EJ: In regard to compliance in working conditions, it is interesting to me that, unlike the usual associations to practices of care, the relational demands of the kinds of work depicted in Visible Hands are most of the time not long term, or bound to the idea of the couple, a friendship, or the family; they still, however, deal with intimacy in that they demand a level of temporary performed closeness, sometimes emotionally but also by way of physical proximity. This is perhaps also why a lot of this labor ends up in the hands of women, because women have been, and to a big extent still are, assigned the task—socially, biologically—of primary caregivers. It is gendered labor. Looking at the list of jobs in 55’ x 15’ one gets a sense that this gendered labor also extends beyond jobs that may be operated by women (though a lot of them might be, particularly in health, education, beautification, home support, et cetera) to include ones traditionally understood as enacted by men (there are a lot of security and janitorial jobs, for example). These are also about taking care, or looking out for someone else’s well-being, their safety.

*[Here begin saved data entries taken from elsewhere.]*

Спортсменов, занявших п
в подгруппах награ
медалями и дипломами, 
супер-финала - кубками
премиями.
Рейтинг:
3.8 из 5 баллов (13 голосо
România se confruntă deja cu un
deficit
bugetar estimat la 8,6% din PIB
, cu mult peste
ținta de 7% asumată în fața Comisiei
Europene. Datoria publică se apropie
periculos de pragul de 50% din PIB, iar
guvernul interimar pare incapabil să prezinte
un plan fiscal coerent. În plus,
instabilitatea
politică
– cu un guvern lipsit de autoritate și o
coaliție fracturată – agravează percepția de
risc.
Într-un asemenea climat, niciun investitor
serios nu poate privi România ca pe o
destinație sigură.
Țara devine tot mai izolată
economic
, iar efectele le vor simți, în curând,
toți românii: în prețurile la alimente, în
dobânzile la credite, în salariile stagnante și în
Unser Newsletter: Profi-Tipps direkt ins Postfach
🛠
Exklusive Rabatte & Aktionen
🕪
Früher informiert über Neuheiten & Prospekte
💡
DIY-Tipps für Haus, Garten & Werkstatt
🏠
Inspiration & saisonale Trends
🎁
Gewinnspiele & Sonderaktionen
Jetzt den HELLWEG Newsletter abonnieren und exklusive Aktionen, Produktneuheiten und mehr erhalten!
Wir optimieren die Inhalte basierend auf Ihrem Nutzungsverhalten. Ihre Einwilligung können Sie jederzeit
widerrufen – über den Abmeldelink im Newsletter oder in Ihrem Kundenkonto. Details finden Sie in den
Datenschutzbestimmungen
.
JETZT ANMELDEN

JV: The jobs listed in 55’ x 15’ are taken from government city, state, and federal job postings and commercial job posting websites. The list is comprised of paraprofessional occupations, professions performed to take care of others, professions that keep both private and state institutions running, clean, and in compliance. Many of these jobs are considered subordinate positions, and fit into sectors from monthly updated Department of Labor website tabulations that are used to look for historical patterns and trajectories of US workers. As you mentioned, 55’ x 15’ places these job titles alongside their pay rates, which from appearance crosses “traditional” notions of gendered workplace roles. I would like to think that 55’ x 15’ epitomizes the class structures that are inherent in the type of labor performed, and questions for whom and for what type of institution this work is performed for. The indexical listing was a way to somehow offer a material representation of the intersection of private enterprise, bureaucratic institutions, and the labor of taking care of spaces and infrastructure that goes unseen, unnoticed. It also considers different ways of picturing the body and the effects of a fractured, segregated “free market” labor economy on people of color. Regarding your question of intimacy, the intimacy in many of the jobs listed is performed in public spaces. These jobs are client facing, and provide some sort of customer service to the public and infrastructure. In a way, my piece gives transparency to the types of workers that job sectors see fit to hold particular types of jobs.